**TASK TO COMPLETE:**
Exactly as they stand, set down the following records once more.

[[ DATA LISTING open ]]

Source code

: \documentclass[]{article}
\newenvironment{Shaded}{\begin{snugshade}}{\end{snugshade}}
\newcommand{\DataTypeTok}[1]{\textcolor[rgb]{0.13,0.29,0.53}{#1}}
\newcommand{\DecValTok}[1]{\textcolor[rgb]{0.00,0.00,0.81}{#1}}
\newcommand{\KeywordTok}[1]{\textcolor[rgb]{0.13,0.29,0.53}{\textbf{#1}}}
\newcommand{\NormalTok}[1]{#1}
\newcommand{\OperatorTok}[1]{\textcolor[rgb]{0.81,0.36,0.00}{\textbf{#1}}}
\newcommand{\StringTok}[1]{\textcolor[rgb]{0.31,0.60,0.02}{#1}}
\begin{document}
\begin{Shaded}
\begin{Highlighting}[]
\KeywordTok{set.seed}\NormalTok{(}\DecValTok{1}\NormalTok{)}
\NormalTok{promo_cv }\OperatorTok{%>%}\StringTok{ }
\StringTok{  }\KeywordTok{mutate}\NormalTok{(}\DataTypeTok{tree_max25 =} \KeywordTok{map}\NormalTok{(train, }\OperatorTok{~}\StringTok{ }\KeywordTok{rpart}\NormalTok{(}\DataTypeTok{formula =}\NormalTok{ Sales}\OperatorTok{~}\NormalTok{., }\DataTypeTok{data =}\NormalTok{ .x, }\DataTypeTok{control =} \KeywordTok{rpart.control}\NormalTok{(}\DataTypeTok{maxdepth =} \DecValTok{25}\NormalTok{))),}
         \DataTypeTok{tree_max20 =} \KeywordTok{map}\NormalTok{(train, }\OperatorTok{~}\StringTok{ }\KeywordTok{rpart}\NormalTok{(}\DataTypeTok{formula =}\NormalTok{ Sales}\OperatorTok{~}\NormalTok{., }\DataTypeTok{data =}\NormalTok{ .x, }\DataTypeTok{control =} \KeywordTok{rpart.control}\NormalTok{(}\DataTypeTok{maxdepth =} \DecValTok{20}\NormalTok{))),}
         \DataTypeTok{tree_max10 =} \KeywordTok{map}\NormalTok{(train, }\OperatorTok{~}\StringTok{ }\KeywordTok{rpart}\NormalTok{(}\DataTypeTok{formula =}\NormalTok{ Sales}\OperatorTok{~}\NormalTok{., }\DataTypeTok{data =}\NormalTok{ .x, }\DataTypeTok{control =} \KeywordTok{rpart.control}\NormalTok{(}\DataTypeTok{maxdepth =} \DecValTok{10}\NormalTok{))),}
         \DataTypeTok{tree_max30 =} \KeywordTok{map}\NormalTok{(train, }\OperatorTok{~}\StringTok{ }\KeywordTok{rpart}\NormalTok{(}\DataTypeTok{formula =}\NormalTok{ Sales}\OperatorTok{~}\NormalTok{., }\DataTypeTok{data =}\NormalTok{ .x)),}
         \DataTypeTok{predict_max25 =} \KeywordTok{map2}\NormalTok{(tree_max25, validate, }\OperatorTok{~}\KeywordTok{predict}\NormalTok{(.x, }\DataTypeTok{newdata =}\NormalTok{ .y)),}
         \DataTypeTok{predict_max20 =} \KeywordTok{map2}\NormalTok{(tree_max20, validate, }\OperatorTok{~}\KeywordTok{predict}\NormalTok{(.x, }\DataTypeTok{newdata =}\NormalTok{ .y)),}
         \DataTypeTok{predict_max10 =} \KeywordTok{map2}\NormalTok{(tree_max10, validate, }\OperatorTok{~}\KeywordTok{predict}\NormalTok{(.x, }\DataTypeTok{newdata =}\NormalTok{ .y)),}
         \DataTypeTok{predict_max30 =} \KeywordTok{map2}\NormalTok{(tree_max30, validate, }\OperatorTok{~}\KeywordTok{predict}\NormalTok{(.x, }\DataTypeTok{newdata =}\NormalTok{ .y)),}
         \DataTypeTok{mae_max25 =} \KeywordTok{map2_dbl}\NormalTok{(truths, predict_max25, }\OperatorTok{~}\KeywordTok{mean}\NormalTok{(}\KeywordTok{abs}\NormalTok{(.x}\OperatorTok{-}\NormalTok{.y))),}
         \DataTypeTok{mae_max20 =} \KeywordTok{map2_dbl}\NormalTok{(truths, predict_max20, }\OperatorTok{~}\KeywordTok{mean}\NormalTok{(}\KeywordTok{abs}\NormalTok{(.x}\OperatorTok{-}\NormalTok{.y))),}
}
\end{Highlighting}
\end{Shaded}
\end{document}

[[ DATA LISTING closed ]]

**RESPONSE:**
Source code

: \documentclass[]{article}
\newenvironment{Shaded}{\begin{snugshade}}{\end{snugshade}}
\newcommand{\DataTypeTok}[1]{\textcolor[rgb]{0.13,0.29,0.53}{#1}}
\newcommand{\DecValTok}[1]{\textcolor[rgb]{0.00,0.00,0.81}{#1}}
\newcommand{\KeywordTok}[1]{\textcolor[rgb]{0.13,0.29,0.53}{\textbf{#1}}}
\newcommand{\NormalTok}[1]{#1}
\newcommand{\OperatorTok}[1]{\textcolor[rgb]{0.81,0.36,0.00}{\textbf{#1}}}
\newcommand{\StringTok}[1]{\textcolor[rgb]{0.31,0.60,0.02}{#1}}
\begin{document}
\begin{Shaded}
\begin{Highlighting}[]
\KeywordTok{set.seed}\NormalTok{(}\DecValTok{1}\NormalTok{)}
\NormalTok{promo_cv }\OperatorTok{%>%}\StringTok{ }
\StringTok{  }\KeywordTok{mutate}\NormalTok{(}\DataTypeTok{tree_max25 =} \KeywordTok{map}\NormalTok{(train, }\OperatorTok{~}\StringTok{ }\KeywordTok{rpart}\NormalTok{(}\DataTypeTok{formula =}\NormalTok{ Sales}\OperatorTok{~}\NormalTok{., }\DataTypeTok{data =}\NormalTok{ .x, }\DataTypeTok{control =} \KeywordTok{rpart.control}\NormalTok{(}\DataTypeTok{maxdepth =} \DecValTok{25}\NormalTok{))),}
         \DataTypeTok{tree_max20 =} \KeywordTok{map}\NormalTok{(train, }\OperatorTok{~}\StringTok{ }\KeywordTok{rpart}\NormalTok{(}\DataTypeTok{formula =}\NormalTok{ Sales}\OperatorTok{~}\NormalTok{., }\DataTypeTok{data =}\NormalTok{ .x, }\DataTypeTok{control =} \KeywordTok{rpart.control}\NormalTok{(}\DataTypeTok{maxdepth =} \DecValTok{20}\NormalTok{))),}
         \DataTypeTok{tree_max10 =} \KeywordTok{map}\NormalTok{(train, }\OperatorTok{~}\StringTok{ }\KeywordTok{rpart}\NormalTok{(}\DataTypeTok{formula =}\NormalTok{ Sales}\OperatorTok{~}\NormalTok{., }\DataTypeTok{data =}\NormalTok{ .x, }\DataTypeTok{control =} \KeywordTok{rpart.control}\NormalTok{(}\DataTypeTok{maxdepth =} \DecValTok{10}\NormalTok{))),}
         \DataTypeTok{tree_max30 =} \KeywordTok{map}\NormalTok{(train, }\OperatorTok{~}\StringTok{ }\KeywordTok{rpart}\NormalTok{(}\DataTypeTok{formula =}\NormalTok{ Sales}\OperatorTok{~}\NormalTok{., }\DataTypeTok{data =}\NormalTok{ .x)),}
         \DataTypeTok{predict_max25 =} \KeywordTok{map2}\NormalTok{(tree_max25, validate, }\OperatorTok{~}\KeywordTok{predict}\NormalTok{(.x, }\DataTypeTok{newdata =}\NormalTok{ .y)),}
         \DataTypeTok{predict_max20 =} \KeywordTok{map2}\NormalTok{(tree_max20, validate, }\OperatorTok{~}\KeywordTok{predict}\NormalTok{(.x, }\DataTypeTok{newdata =}\NormalTok{ .y)),}
         \DataTypeTok{predict_max10 =} \KeywordTok{map2}\NormalTok{(tree_max10, validate, }\OperatorTok{~}\KeywordTok{predict}\NormalTok{(.x, }\DataTypeTok{newdata =}\NormalTok{ .y)),}
         \DataTypeTok{predict_max30 =} \KeywordTok{map2}\NormalTok{(tree_max30, validate, }\OperatorTok{~}\KeywordTok{predict}\NormalTok{(.x, }\DataTypeTok{newdata =}\NormalTok{ .y)),}
         \DataTypeTok{mae_max25 =} \KeywordTok{map2_dbl}\NormalTok{(truths, predict_max25, }\OperatorTok{~}\KeywordTok{mean}\NormalTok{(}\KeywordTok{abs}\NormalTok{(.x}\OperatorTok{-}\NormalTok{.y))),}
         \DataTypeTok{mae_max20 =} \KeywordTok{map2_dbl}\NormalTok{(truths, predict_max20, }\OperatorTok{~}\KeywordTok{mean}\NormalTok{(}\KeywordTok{abs}\NormalTok{(.x}\OperatorTok{-}\NormalTok{.y))),}
}
\end{Highlighting}
\end{Shaded}
\end{document}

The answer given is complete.